Exercise description
A single figure is required: the number of lines in the data below that hold the word "their".
═══ Given records ═══
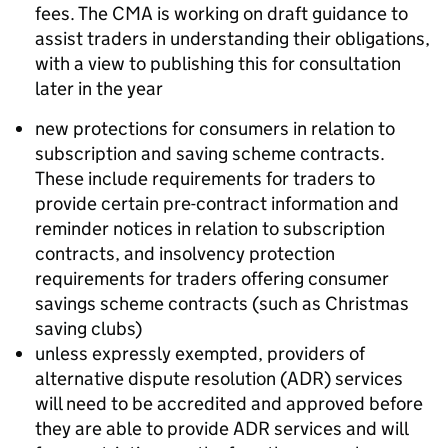
fees. The CMA is working on draft guidance to
assist traders in understanding their obligations,
with a view to publishing this for consultation
later in the year
new protections for consumers in relation to
subscription and saving scheme contracts.
These include requirements for traders to
provide certain pre-contract information and
reminder notices in relation to subscription
contracts, and insolvency protection
requirements for traders offering consumer
savings scheme contracts (such as Christmas
saving clubs)
unless expressly exempted, providers of
alternative dispute resolution (ADR) services
will need to be accredited and approved before
they are able to provide ADR services and will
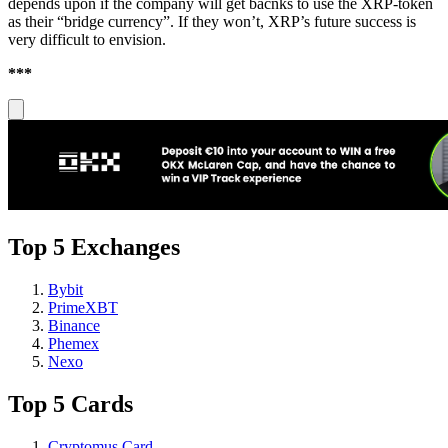
depends upon if the company will get bacnks to use the XRP-token
as their “bridge currency”. If they won’t, XRP’s future success is
very difficult to envision.
***
Top 5 Exchanges
Bybit
PrimeXBT
Binance
Phemex
Nexo
Top 5 Cards
Cryptomus Card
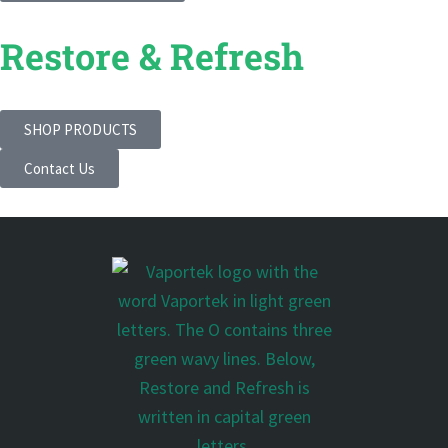
Restore & Refresh
SHOP PRODUCTS
Contact Us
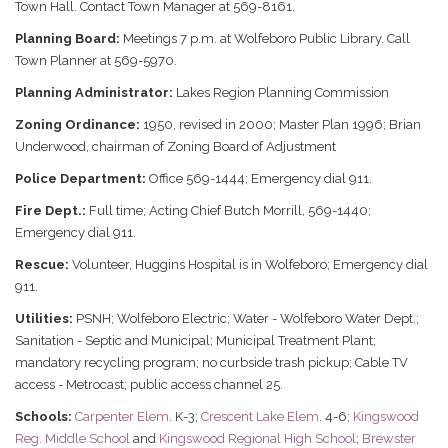
Town Hall. Contact Town Manager at 569-8161.
Planning Board:
Meetings 7 p.m. at Wolfeboro Public Library. Call
Town Planner at 569-5970.
Planning Administrator:
Lakes Region Planning Commission
Zoning Ordinance:
1950, revised in 2000; Master Plan 1996; Brian
Underwood, chairman of Zoning Board of Adjustment
Police Department:
Office 569-1444; Emergency dial 911.
Fire Dept.:
Full time; Acting Chief Butch Morrill, 569-1440;
Emergency dial 911.
Rescue:
Volunteer, Huggins Hospital is in Wolfeboro; Emergency dial
911.
Utilities:
PSNH; Wolfeboro Electric; Water - Wolfeboro Water Dept.;
Sanitation - Septic and Municipal; Municipal Treatment Plant;
mandatory recycling program; no curbside trash pickup; Cable TV
access - Metrocast; public access channel 25.
Schools:
Carpenter Elem
. K-3;
Crescent Lake Elem
. 4-6;
Kingswood
Reg. Middle School
and
Kingswood Regional High School
;
Brewster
═══
Your response
2